Work instructions ▸ Transcribe the records exactly. Pictures do not belong in the transcription.

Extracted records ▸
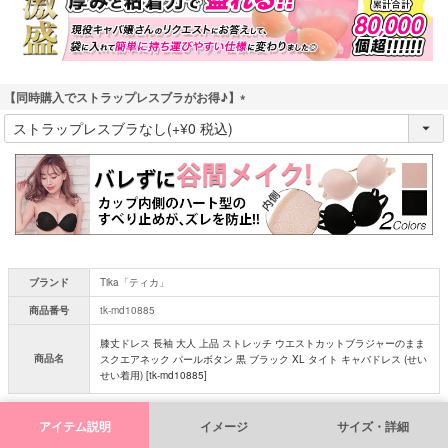
【同時購入でストラップレスブラがお得♪】
(
必
須
)
ブランド
Tika「ティカ」
商品番号
tk-md10885
膝丈ドレス 長袖 大人 上品 ストレッチ ウエストカットブラジャーのまま
商品名
スクエアネック パールボタン 黒 ブラック XL タイト キャバドレス (せい
せい着用) [tk-md10885]
アイテム説明
イメージ
サイズ・詳細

Exercise response ▸
【同時購入でストラップレスブラがお得♪】
(
必
須
)
ブランド
Tika「ティカ」
商品番号
tk-md10885
膝丈ドレス 長袖 大人 上品 ストレッチ ウエストカットブラジャーのまま
商品名
スクエアネック パールボタン 黒 ブラック XL タイト キャバドレス (せい
せい着用) [tk-md10885]
アイテム説明
イメージ
サイズ・詳細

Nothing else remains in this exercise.